Kalangan yang pendapatnya berbeda dengannya maka akan diberikan stempel “kafir”, “bid’ah”, dan “sesat”.

Dalam tataran kenegaraan pun, juga terdapat kelompok radikal yang selalu mengangkat isu khilafah (satu
pemerintahan atas nama Islam). Setiap permasalahan negara selalu dibawa ke ranah khilafah. Bahkan, ada
kalangan yang menganggap pemerintahan selain khilafah adalah thaghut. Meskipun, bentuk negara ini
merupakan perkara yang ijtihadi (diperlukan ijtihad dan tidak mutlak)

Kalangan-kalangan radikal ini pun sangat gencar menyuntikkan paradigma-paradigmanya sehingga tidak
sedikit kalangan muda yang terbius oleh paradigma-paradigma semu tersebut. Didorong oleh pahala dan surga,
kalangan muda banyak yang mendukung gerakan-gerakan radikal tersebut. Bahkan, banyak kalangan muda
yang bersedia menjadi pihak bom bunuh diri. Ironisnya, bekal keagamaan mereka pun belum dapat dikatakan
mencukupi (belum ‘alim dan faqih), namun mereka sudah gencar berdakwah atas perspektif yang mereka
pelajari sendiri. Model gerakan mereka pun sangat masif dan terkoordinir dengan baik sehingga mampu
memengaruhi hampir seluruh lapisan masyarakat. Sehingga, paradigma ini harus menjadi perhatian serius.

Akar masalah

Scott M. Thomas (2005) dalam bukunya The Global Resurgence of Religion and The Transformation of
International Relation, The Struggle for the Soul of the Twenty-First Century halaman 24 mengemukakan
bahwa pemikiran dan gerakan radikal biasanya terkait dengan faktor ideologi dan agama. Istilah radikalisme
adalah hasil labelisasi terhadap gerakan-gerakan keagamaan dan politik yang memiliki ciri pembeda dengan
gerakan keagamaan dan politik mainstream. Gerakan radikalisme yang terkait dengan agama sebenarnya lebih
terkait dengan a community of believers ketimbang body of believe.
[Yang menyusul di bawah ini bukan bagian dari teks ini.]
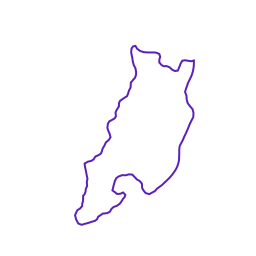 Alpercata, Minas Gerais, Brazil (Natural Earth projection), rotated 150°
{"feature_id": "56859067B994908166412", "entity_name": "Alpercata", "entity_type": "district", "adm_level": 2, "iso_a3": "BRA", "parent_name": "Brazil", "parent_adm1": "Minas Gerais", "projection": "natural_earth1", "projection_center": [-42.012, -18.997], "detail": "fine", "context": "isolated", "style": "outline", "palette": "violet", "viewbox_px": 256, "rotation_deg": 150, "n_neighbors": 0, "source": "geoboundaries", "source_scale": "gbopen_adm2", "svg_char_len": 2128}
<svg xmlns="http://www.w3.org/2000/svg" viewBox="0 0 256 256"><g transform="rotate(150 128 128)"><path d="M218.8,70.1L216.6,67.4L213.4,66.6L209.6,65.6L206.1,64.9L203.2,64.1L200.5,64.4L198.2,66.1L195.7,66.2L192.7,66.5L188.9,64.8L185.6,64.5L182.8,66.2L179.9,66.8L176.7,66.2L173.1,66.5L170.1,67.8L167.8,69.1L165.6,69.8L163.7,71.5L164.5,74.6L167.6,74.9L170.5,76.4L171.5,79.2L172.7,81.7L169.2,85.4L165.7,88.8L163.1,90.5L160.4,90.7L156.7,90.1L153.6,88.2L150.4,87.4L147.6,85.5L146.8,82.3L146.0,78.9L144.4,76.3L143.8,72.8L145.8,68.9L145.8,66.2L145.3,62.9L142.7,60.1L139.3,60.0L136.3,59.9L133.5,60.9L130.2,61.3L127.2,61.6L123.5,62.5L120.4,63.2L117.0,64.1L113.5,65.3L110.1,66.8L107.0,68.4L104.5,70.1L101.6,72.7L99.6,75.1L98.1,77.5L96.3,80.4L94.6,83.4L92.3,86.5L89.3,88.4L86.3,90.3L84.0,92.1L81.3,93.9L79.0,95.6L76.5,97.4L73.3,100.0L69.5,102.6L66.0,104.8L63.7,108.4L62.7,112.1L63.4,115.7L63.9,119.5L62.9,123.4L61.2,126.8L60.6,130.6L58.3,132.9L56.2,134.6L53.8,136.8L51.4,138.4L49.3,139.8L46.4,141.9L43.9,144.2L42.0,146.3L40.4,148.3L38.7,150.9L37.2,153.5L39.9,154.2L41.9,155.8L44.8,158.2L47.3,159.1L49.9,157.7L53.0,155.2L56.2,152.8L58.9,153.9L60.6,156.4L61.6,159.8L63.7,162.4L66.1,163.5L67.5,165.8L68.1,169.2L66.4,171.9L64.5,173.5L63.9,176.5L65.6,178.8L67.5,180.3L69.9,181.7L72.2,183.0L74.4,184.4L76.6,186.0L78.9,188.5L80.5,192.1L80.5,195.4L82.8,196.1L85.2,195.1L87.5,191.8L88.4,189.1L89.3,186.4L90.6,183.1L91.5,179.7L91.7,175.9L93.0,172.4L94.4,170.1L96.8,168.0L99.9,167.0L102.9,165.8L105.5,161.8L108.6,159.8L110.8,157.7L112.9,156.1L118.0,155.8L121.4,155.5L123.5,153.9L125.1,151.2L128.3,149.6L131.1,147.6L132.5,144.3L134.7,143.0L137.8,143.0L140.9,143.1L143.3,141.7L145.8,138.4L146.5,135.3L146.8,132.2L147.8,128.7L150.7,127.2L154.3,126.6L157.5,124.4L160.2,122.9L162.1,121.1L164.0,119.5L166.4,119.2L170.5,119.6L173.5,118.0L176.4,117.9L179.5,118.9L183.4,118.9L184.7,115.6L186.1,111.4L187.6,107.1L188.5,104.3L190.7,101.8L192.4,98.2L195.1,96.3L196.6,94.1L198.5,92.5L200.8,91.7L202.1,89.4L203.4,87.3L205.4,85.4L206.9,83.2L210.0,82.2L212.6,82.2L214.7,81.0L217.5,78.9L218.7,74.3L218.8,70.1Z" fill="none" stroke="#5b21b6" stroke-width="2"/></g></svg>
Ernest Gelner (1981) dalam bukunya Muslim Society halaman 4 mengatakan bahwa pemikiran dan gerakan
radikal yang dikaitkan dengan komunitas Muslim dipahami sebagai cara bagi komunitas Muslim tertentu
dalam mengembangkan nilai-nilai keyakinan akibat desakan penguasa, kolonialisme maupun westernisasi. Di
lain pihak, Mudhofir dan Syamsul Bakri (2005) menjelaskan dalam bukunya Memburu Setan Dunia, Ikhtiyar
Meluruskan Persepsi Barat dan Islam tentang Terorisme halaman 93—95 bahwa radikalisme modern muncul
biasanya disebabkan oleh tekanan politik penguasa, kegagalan pemerintah dalam merumuskan kebijakan dan
implementasinya di dalam kehidupan masyarakat serta sebagai respon terhadap hegemoni Barat.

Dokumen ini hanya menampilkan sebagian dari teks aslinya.